The idea is to find a relationship between $a_{n+1}$ and $a+n$ (and possibly earlier values).
Call an $n$-character word that contains exactly one A good. We calculate $a_n$, the number of good words of length $n$, for a small number of values of $n$. This is in principle not really necessary, we are only asked for the recurrence. However, it is always good to have cconcrete experience with what we are counting.
There are $0$ good words of length $0$.
There is exactly $1$ good word of length $1$.
As for length $2$, let's list them. There are the words AX, where X is anything other than A, and XA, same restriction, total $50$.
But we want a recurrence.

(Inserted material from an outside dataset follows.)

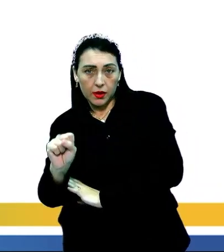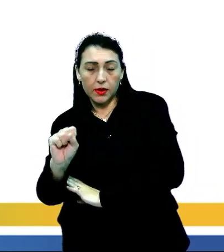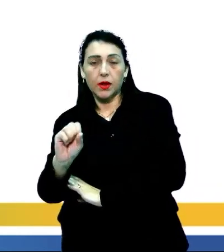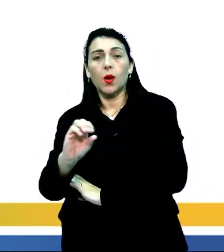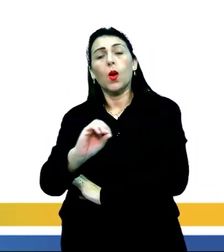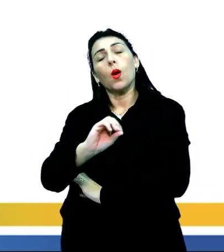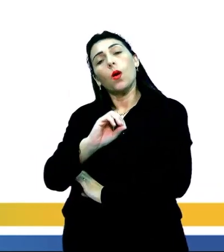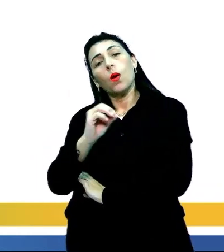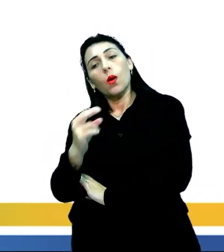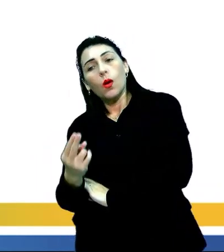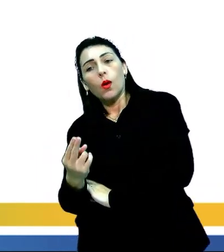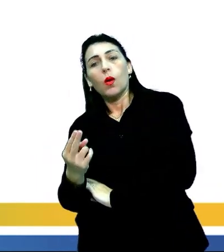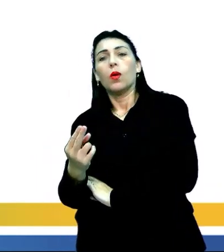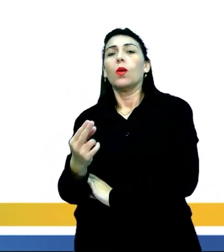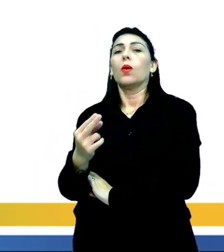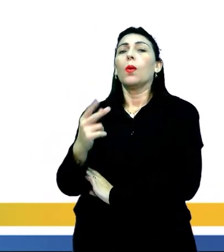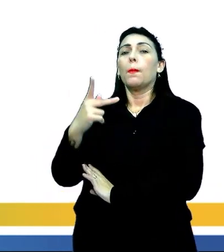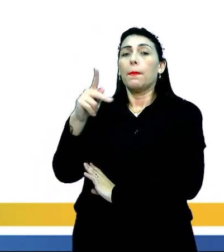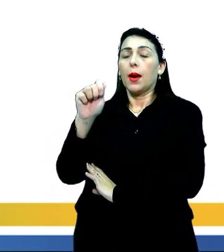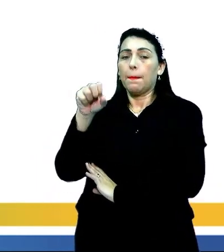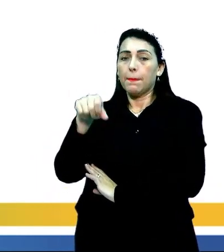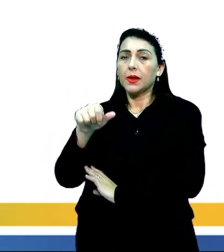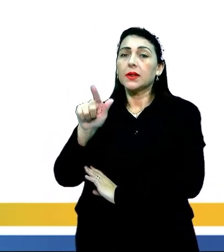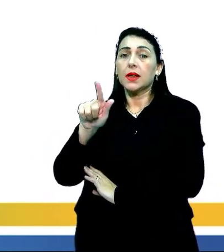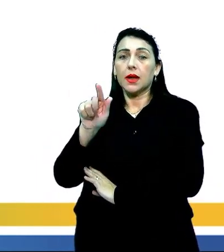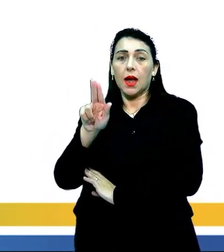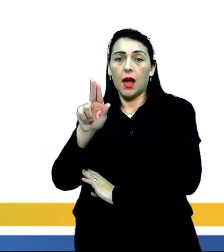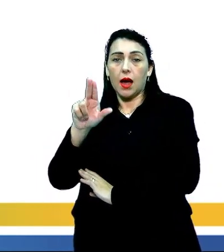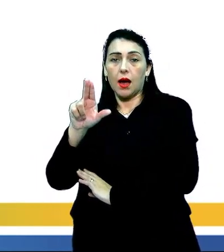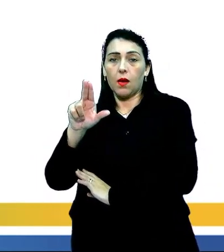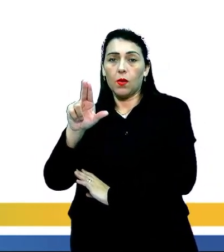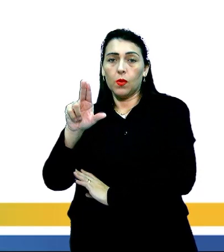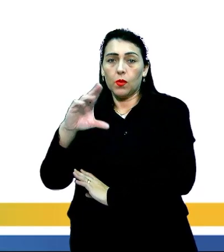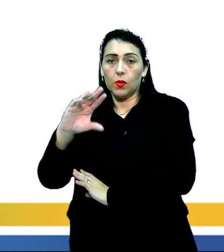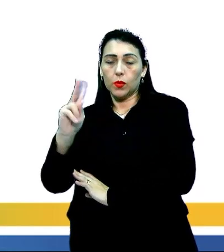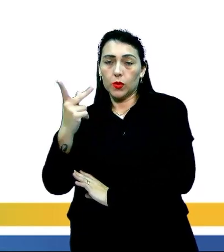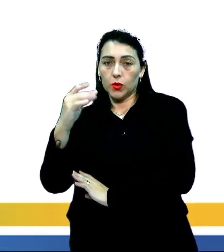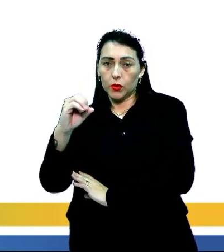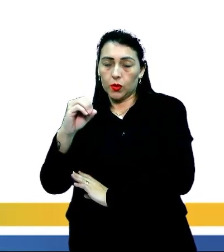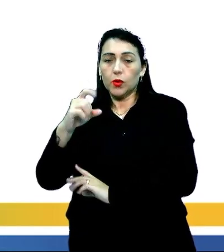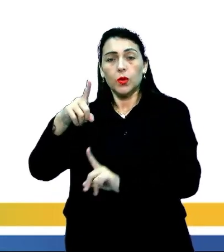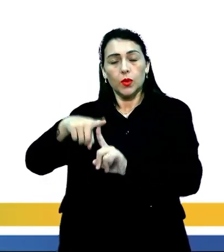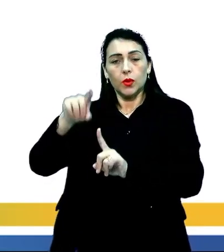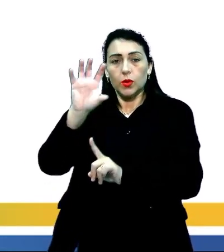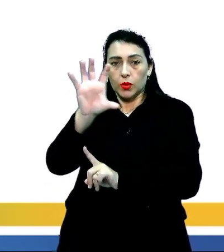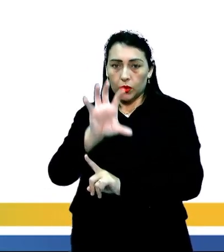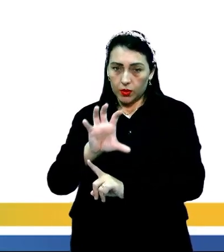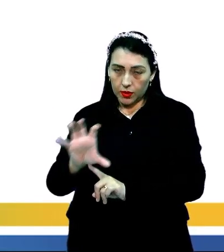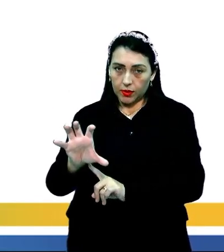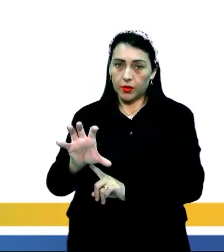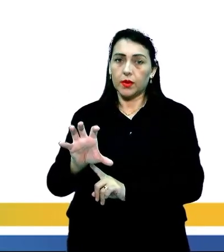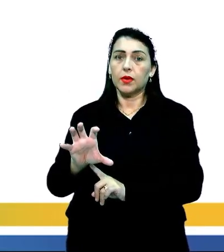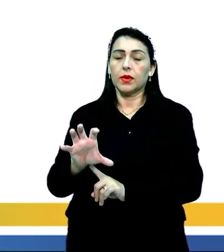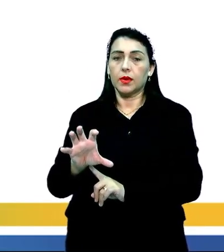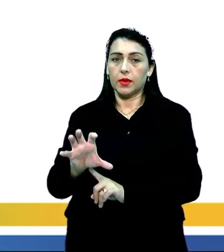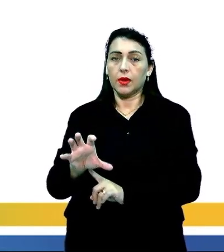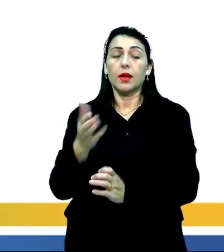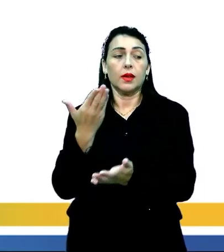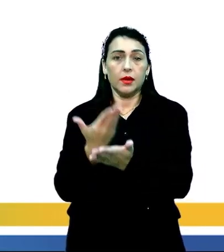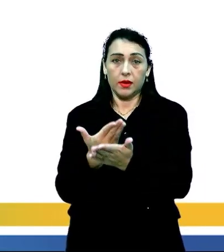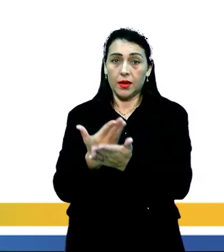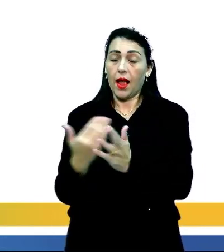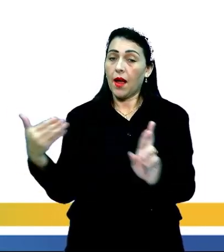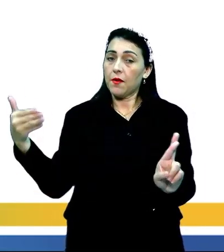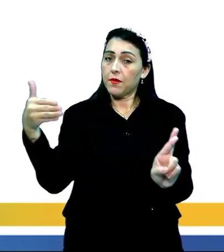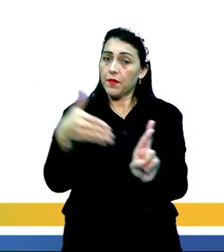gaúcho, como alguns conhecem. Então, esses são os domínios morfoclimáticos, tá? Essa é a nossa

The idea is that we get a formula for $a_{n+1}$ that possibly involves $a_n$, and perhaps even earlier values.
We can make a good word of length $n+1$ in $2$ ways:
(i) by taking a good word of length $n$, and appending any letter other than A or (ii) by taking an $n$-character word without any A's, and appending an A.
There are $25a_n$ good Type (i) words of length $n+1$. For any of the $a_n$ good words of length $n$ can be extended in $25$ ways.
.
There are $25^n$ good Type (ii) words of length $n+1$. Foer there are $25^n$ words of length $n$ that have no A.
It follows that
$$a_{n+1}=25a_n+25^n.$$